━━━━━ Texto de estudio

Repasando la historia de nuestra amistad, interrumpida a veces por avatares diversos, comprendí que ser maestro es una cualidad visceral que nunca se pierde en el desván del olvido!
El otro de los grandes maestros al que me referí en líneas anteriores, y componía el plantel de docentes ejemplares del colegio Almirante Brown, se llamaba Héctor Miguel Angeli.
Como en el caso anterior no tuve la fortuna que se convirtiera en mi maestro en ninguno de los grados que ccursé, aunque si lo fuera de mi hermano menor Norberto, que aprendió a través de su magisterio literario a amar la cultura de los griegos.
La amistad con Angeli nació de manera muy diferente a la descripta en líneas anteriores..
Si a Jorge Masciangioli me acerqué buscando orientación a las inclinaciones literarias que se manifestaban en mi espíritu, a Héctor me aproximó una curiosa situación fáctica producida alrededor del año 1976.
En efecto, en un mediodía de sábado de aquel verano, nos cruzamos casualmente en una calesita boquense ubicada en la Plaza Matheu, apenas a 200 metros del límite oeste del mismo.
Dicha plaza tenía la particularidad de reunir en distintas alas de la manzana, la pintoresca casa del autor de la música del famoso tango “Caminito”, Juan de Dios Filiberto, cuyo frente estaba decorado por mayólicas de su gran amigo Quinquela Martin, y el atelier del pintor José Luis Menghi uno de los grandes maestros que produjo la Escuela de arte de La Boca.
Angeli se encontraba acompañado por su pequeña nieta, en tanto yo lo estaba con mi mujer Iliana y mi única hija de entonces, llamada Paula.
Con anterioridad a ese encuentro imprevisto, solo nos habíamos cruzado incidentalmente en algunas galerías boquense en ocasión de inauguraciones artísticas, pero aquella mañana de sábado, nació una amistad que se consolidó con el tiempo y se extendió a lo largo de 42 años (el poeta falleció en el año 2018).

━━━━━━━━━━

— Preguntas de estudio —
- 1) Indica si cada una de las afirmaciones (a), (b) y (c) concuerda con el texto sobre Héctor Miguel Angeli, respondiendo sí o no y citando textualmente las palabras decisivas. (a) Angeli fue maestro de quien narra en alguno de sus grados. (b) El encuentro en la calesita ocurrió en la Plaza Matheu. (c) La amistad con Angeli se prolongó durante 42 años.
- 2) Escribe la continuación del texto sobre Héctor Miguel Angeli a partir de su última oración.

━━━━━ Datos registrados

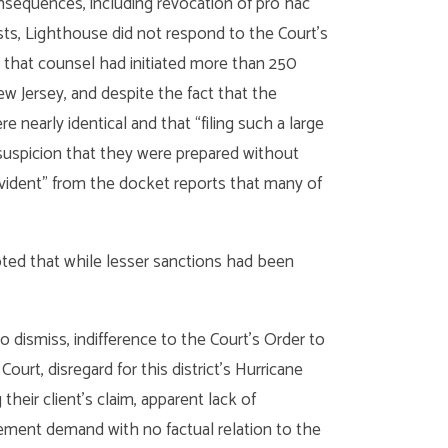
nsequences, including revocation of pro hac
 costs, Lighthouse did not respond to the Court’s
 that counsel had initiated more than 250
ew Jersey, and despite the fact that the
re nearly identical and that “filing such a large
suspicion that they were prepared without
“evident” from the docket reports that many of
oted that while lesser sanctions had been
o dismiss, indifference to the Court’s Order to
urt, disregard for this district’s Hurricane
eir client’s claim, apparent lack of
ttlement demand with no factual relation to the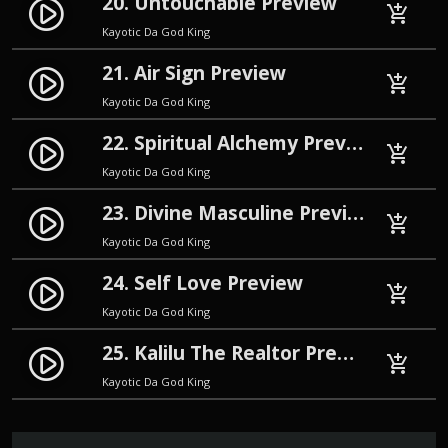
20. Untouchable Preview
play_circle_filled
add_shopping_cart
Kayotic Da God King
21. Air Sign Preview
play_circle_filled
add_shopping_cart
Kayotic Da God King
22. Spiritual Alchemy Preview
play_circle_filled
add_shopping_cart
Kayotic Da God King
23. Divine Masculine Preview
play_circle_filled
add_shopping_cart
Kayotic Da God King
24. Self Love Preview
play_circle_filled
add_shopping_cart
Kayotic Da God King
25. Kalilu The Realtor Preview
play_circle_filled
add_shopping_cart
Kayotic Da God King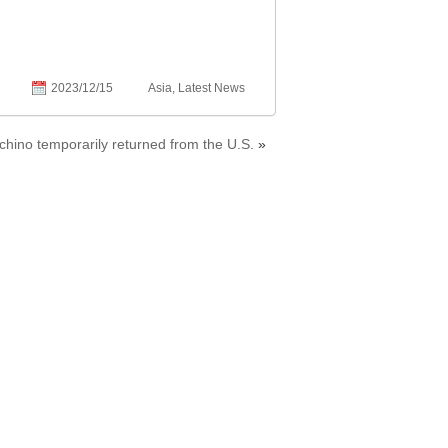
2023/12/15
Asia
,
Latest News
hino temporarily returned from the U.S.
»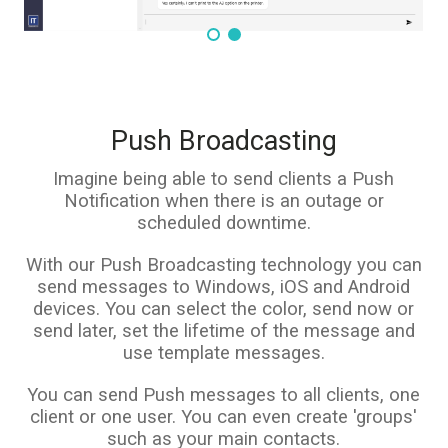
Push Broadcasting
Imagine being able to send clients a Push
Notification when there is an outage or
scheduled downtime.
With our Push Broadcasting technology you can
send messages to Windows, iOS and Android
devices. You can select the color, send now or
send later, set the lifetime of the message and
use template messages.
You can send Push messages to all clients, one
client or one user. You can even create 'groups'
such as your main contacts.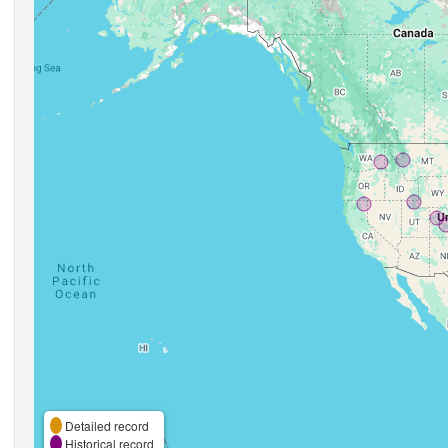
Detailed record
Historical record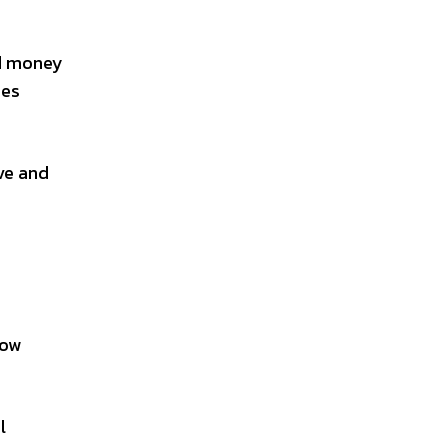
nd money
res
ve and
row
l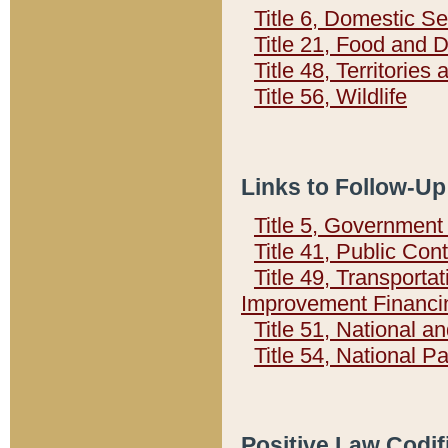
Title 6, Domestic Se
Title 21, Food and 
Title 48, Territorie
Title 56, Wildlife
Links to Follow-Up
Title 5, Governmen
Title 41, Public Con
Title 49, Transporta
Improvement Financi
Title 51, National
Title 54, National 
Positive Law Codif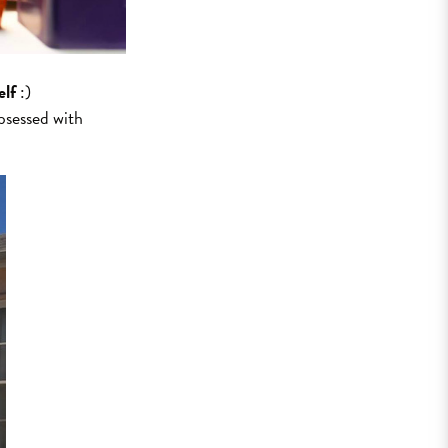
elf
:)
bsessed with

━━━━━━━━━━

— Respuestas del ejercicio —
- 1)
(a) No: "no tuve la fortuna que se convirtiera en mi maestro".
(b) Sí: "nos cruzamos casualmente en una calesita boquense ubicada en la Plaza Matheu".
(c) Sí: "se extendió a lo largo de 42 años".

- 2)
Angeli en ese momento, ya era un poeta reconocido especialmente en los ámbitos vinculados a dicho género.
En su estilo se combinaban con distinta intensidad introspección y rupturas formales.
En su juventud, una beca local lo había trasladado a Italia para perfeccionar el conocimiento del idioma de aquel pais.
Residió en Roma, donde tuvo La oportunidad de entrevistar al gran poeta Giuseppe Ungaretti y a su regreso se convirtió en un confiable traductor de ese idioma
Retomó su labor docente como maestro de grado y más tarde como director del establecimiento, cultivando además regularmente su gran pasión, la poesía, genero sobre el que alcanzó a publicar más de 10 títulos.
Se incorporó más tarde como colaborador al suplemento literario dominical del tradicional matutino La Nación de Buenos Aires, donde aparecieron poesías y traducciones de los grandes poetas italianos contemporáneos de su autoría.
La misma actividad desarrolló en la muy acreditada revista de arte fundada en el año 1942 por Francesco de Ecli Negrini con el nombre de Lyra.
En el año 2011 como reconocimiento a sus méritos en el género, le fue otorgado el Primer premio Municipal de Poesía.
En lo estrictamente personal, cabe decir que nació y vivió siempre en el barrio marinero.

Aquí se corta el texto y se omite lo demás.